(Pictures with circuit source files)
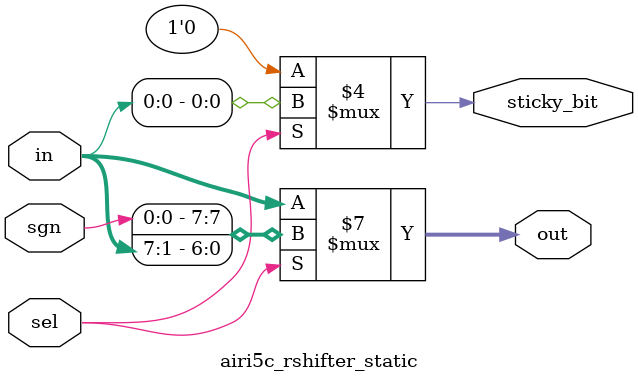
<source format=v>

module airi5c_rshifter_static
#(
    parameter       n       = 8,
    parameter       offset  = 1
)
(
    input       [n-1:0] in,
    input               sel,
    input               sgn,

    output  reg [n-1:0] out,
    output  reg         sticky_bit
);

    always @(*) begin
        if (sel) begin
            out         = {{offset{sgn}}, in[n-1:offset]};
            sticky_bit  = |in[offset-1:0];
        end

        else begin
            out         = in;
            sticky_bit  = 1'b0;
        end
    end

endmodule
</source>
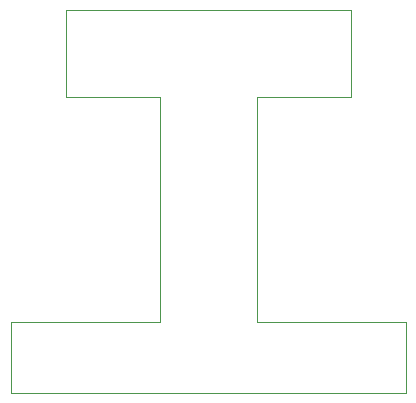
<source format=gm1>
G04 #@! TF.FileFunction,Profile,NP*
%FSLAX46Y46*%
G04 Gerber Fmt 4.6, Leading zero omitted, Abs format (unit mm)*
G04 Created by KiCad (PCBNEW 4.0.0-rc2-stable) date 3/3/2016 3:47:50 PM*
%MOMM*%
G01*
G04 APERTURE LIST*
%ADD10C,0.150000*%
%ADD11C,0.100000*%
G04 APERTURE END LIST*
D10*
D11*
X67500000Y-51160000D02*
X59300000Y-51160000D01*
X59300000Y-51160000D02*
X59300000Y-51150000D01*
X59300000Y-51150000D02*
X46630000Y-51150000D01*
X46630000Y-51150000D02*
X46630000Y-45150000D01*
X46630000Y-45150000D02*
X59300000Y-45150000D01*
X59300000Y-45150000D02*
X59300000Y-26140000D01*
X59300000Y-26140000D02*
X51330000Y-26140000D01*
X51330000Y-26140000D02*
X51330000Y-26140000D01*
X51330000Y-26140000D02*
X51330000Y-18720000D01*
X51330000Y-18720000D02*
X51330000Y-18720000D01*
X51330000Y-18720000D02*
X75420000Y-18720000D01*
X75420000Y-18720000D02*
X75430000Y-18720000D01*
X75430000Y-18720000D02*
X75430000Y-26140000D01*
X75430000Y-26140000D02*
X75420000Y-26140000D01*
X75420000Y-26140000D02*
X67500000Y-26140000D01*
X67500000Y-26140000D02*
X67500000Y-45150000D01*
X67500000Y-45150000D02*
X80120000Y-45150000D01*
X80120000Y-45150000D02*
X80120000Y-51150000D01*
X80120000Y-51150000D02*
X67500000Y-51150000D01*
X67500000Y-51150000D02*
X67500000Y-51160000D01*
X67500000Y-51160000D02*
X67500000Y-51160000D01*
X67500000Y-51160000D02*
X67500000Y-51160000D01*
M02*

</source>
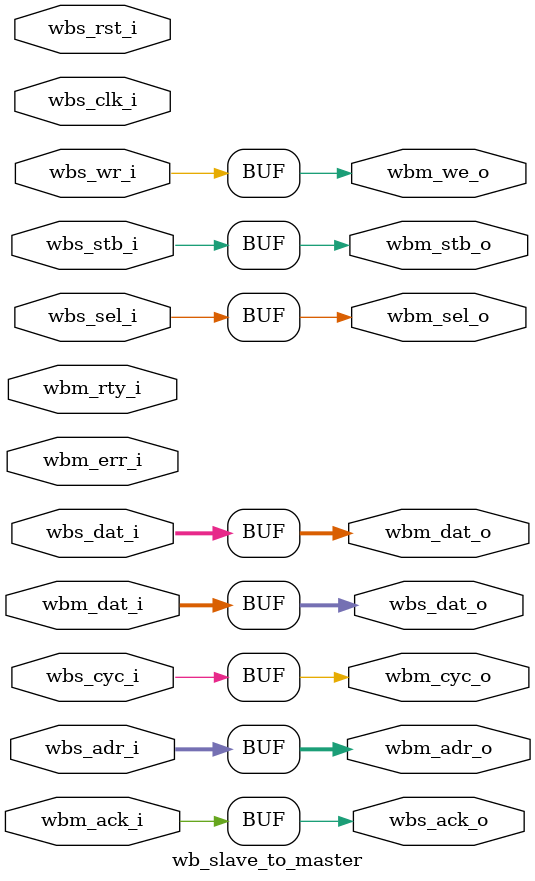
<source format=v>
`timescale 1ns/1ps
module wb_slave_to_master
			(
			//nrst_i,
			//clk_i,
			//mcs51_ale,
			//mcs51_rd,
			//mcs51_wr,
			//mcs51_ad_inout,

		 //wishbone slave interface
			input 						wbs_clk_i,
		  input 						wbs_rst_i,
			 	//slave wishbone interface
			input 		 				wbs_sel_i,
			input			 				wbs_wr_i,
			input[7:0] 				wbs_adr_i,
			input[7:0] 				wbs_dat_i,
			output[7:0] 			wbs_dat_o,
			input 						wbs_stb_i,
			input							wbs_cyc_i,
			output 						wbs_ack_o,

			//wishbone master interface
      output[7:0]				wbm_adr_o,
      input[7:0]				wbm_dat_i,
      output[7:0]				wbm_dat_o,
      output						wbm_sel_o,
      output						wbm_cyc_o,
      output						wbm_stb_o,
      output            wbm_we_o,
      input             wbm_ack_i,
      input							wbm_rty_i,
      input							wbm_err_i
      );
//--
//always @( posedge wb_rst_i or posedge wb_rst_i )
//begin
//
//end




//--
//parameter mcs51_aw = 8 ;
//parameter wb_aw = 16;
//--
//input nrst_i;
//input clk_i;
//input mcs51_ale;
//input mcs51_rd;
//input mcs51_wr;
//inout [mcs51_aw-1:0] mcs51_ad_inout;

// WISHBONE master interface
//output [wb_aw-1:0]  wbm_adr_o;
//input  [7:0]   			wbm_dat_i;
//output [7:0]   			wbm_dat_o;
//output         			wbm_sel_o;
//output         			wbm_cyc_o;
//output         			wbm_stb_o;
//output         			wbm_we_o;
//input          			wbm_ack_i;
//input          			wbm_rty_i;
//input          			wbm_err_i;

//wire  							l_wbm_stb;
//wire  							mcs51_ad_oe;
//
//reg   [mcs51_aw-1:0]   mcs51_addr;
//
//   always @(negedge mcs51_ale or negedge nrst_i)
//      if (~nrst_i)
//         begin
//            mcs51_addr <= {{wb_aw}{1'b0}};
//         end
//      else if(~mcs51_ale)     // Latch address
//         mcs51_addr <= { {{16-mcs51_aw}{1'b0}} , mcs51_ad_inout[mcs51_aw-1:0] };
//
//   assign mcs51_ad_oe = ~mcs51_rd;

assign wbm_adr_o 	= wbs_adr_i;
assign wbm_we_o 	= wbs_wr_i;
assign wbm_stb_o 	= wbs_stb_i;
assign wbm_cyc_o 	= wbs_cyc_i;
assign wbs_dat_o 	= wbm_dat_i;
assign wbm_sel_o 	= wbs_sel_i;
assign wbs_ack_o 	= wbm_ack_i;
assign wbm_dat_o 	= wbs_dat_i;
endmodule

</source>
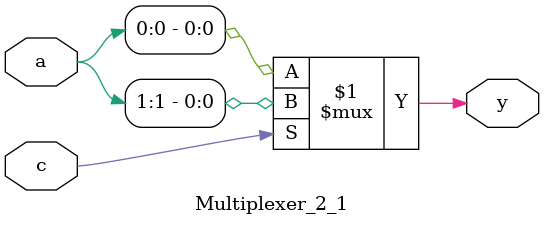
<source format=v>

module Multiplexer_2_1(input [1:0] a, input c, output y);
    assign y = c ? a[1] : a[0];
endmodule

</source>
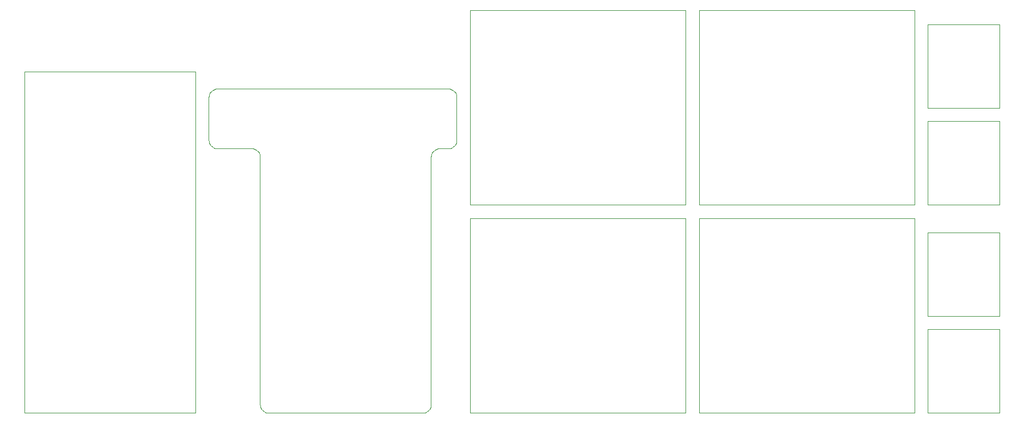
<source format=gko>
%MOIN*%
%OFA0B0*%
%FSLAX44Y44*%
%IPPOS*%
%LPD*%
%ADD10C,0*%
D10*
X00000000Y00000000D02*
X00000000Y00000000D01*
X00010000Y00000000D01*
X00010000Y00020000D01*
X00000000Y00020000D01*
X00000000Y00000000D01*
X00052846Y00017891D02*
X00052846Y00017891D01*
X00057046Y00017891D01*
X00057046Y00022791D01*
X00052846Y00022791D01*
X00052846Y00017891D01*
X00052846Y00012204D02*
X00052846Y00012204D01*
X00057046Y00012204D01*
X00057046Y00017104D01*
X00052846Y00017104D01*
X00052846Y00012204D01*
X00052846Y00005687D02*
X00052846Y00005687D01*
X00057046Y00005687D01*
X00057046Y00010587D01*
X00052846Y00010587D01*
X00052846Y00005687D01*
X00052846Y00000000D02*
X00052846Y00000000D01*
X00057046Y00000000D01*
X00057046Y00004900D01*
X00052846Y00004900D01*
X00052846Y00000000D01*
X00014287Y00000000D02*
X00014287Y00000000D01*
X00023287Y00000000D01*
X00023365Y00000006D01*
X00023441Y00000024D01*
X00023514Y00000054D01*
X00023581Y00000095D01*
X00023640Y00000146D01*
X00023691Y00000206D01*
X00023732Y00000273D01*
X00023762Y00000345D01*
X00023781Y00000421D01*
X00023787Y00000500D01*
X00023787Y00014999D01*
X00023793Y00015078D01*
X00023811Y00015154D01*
X00023841Y00015226D01*
X00023882Y00015293D01*
X00023933Y00015353D01*
X00023993Y00015404D01*
X00024060Y00015445D01*
X00024132Y00015475D01*
X00024209Y00015493D01*
X00024287Y00015500D01*
X00024787Y00015500D01*
X00024865Y00015506D01*
X00024941Y00015524D01*
X00025014Y00015554D01*
X00025081Y00015595D01*
X00025140Y00015646D01*
X00025191Y00015706D01*
X00025232Y00015773D01*
X00025262Y00015845D01*
X00025281Y00015921D01*
X00025287Y00015999D01*
X00025287Y00018499D01*
X00025281Y00018578D01*
X00025262Y00018654D01*
X00025232Y00018726D01*
X00025191Y00018793D01*
X00025140Y00018853D01*
X00025081Y00018904D01*
X00025014Y00018945D01*
X00024941Y00018975D01*
X00024865Y00018993D01*
X00024787Y00019000D01*
X00011287Y00019000D01*
X00011209Y00018993D01*
X00011132Y00018975D01*
X00011060Y00018945D01*
X00010993Y00018904D01*
X00010933Y00018853D01*
X00010882Y00018793D01*
X00010841Y00018726D01*
X00010811Y00018654D01*
X00010793Y00018578D01*
X00010787Y00018499D01*
X00010787Y00015999D01*
X00010793Y00015921D01*
X00010811Y00015845D01*
X00010841Y00015773D01*
X00010882Y00015706D01*
X00010933Y00015646D01*
X00010993Y00015595D01*
X00011060Y00015554D01*
X00011132Y00015524D01*
X00011209Y00015506D01*
X00011287Y00015500D01*
X00013287Y00015500D01*
X00013365Y00015493D01*
X00013441Y00015475D01*
X00013514Y00015445D01*
X00013581Y00015404D01*
X00013640Y00015353D01*
X00013691Y00015293D01*
X00013732Y00015226D01*
X00013762Y00015154D01*
X00013781Y00015078D01*
X00013787Y00014999D01*
X00013787Y00000500D01*
X00013793Y00000421D01*
X00013811Y00000345D01*
X00013841Y00000273D01*
X00013882Y00000206D01*
X00013933Y00000146D01*
X00013993Y00000095D01*
X00014060Y00000054D01*
X00014132Y00000024D01*
X00014209Y00000006D01*
X00014287Y00000000D01*
X00039460Y00012204D02*
X00039460Y00012204D01*
X00052059Y00012204D01*
X00052059Y00023621D01*
X00039460Y00023621D01*
X00039460Y00012204D01*
X00039460Y00000000D02*
X00039460Y00000000D01*
X00052059Y00000000D01*
X00052059Y00011416D01*
X00039460Y00011416D01*
X00039460Y00000000D01*
X00026074Y00012204D02*
X00026074Y00012204D01*
X00038673Y00012204D01*
X00038673Y00023621D01*
X00026074Y00023621D01*
X00026074Y00012204D01*
X00026074Y00000000D02*
X00026074Y00000000D01*
X00038673Y00000000D01*
X00038673Y00011416D01*
X00026074Y00011416D01*
X00026074Y00000000D01*
M02*
</source>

**What to work on**
In the entries above, tally the lines that include the string "begin". Give the figure only.

**Solved problem**
5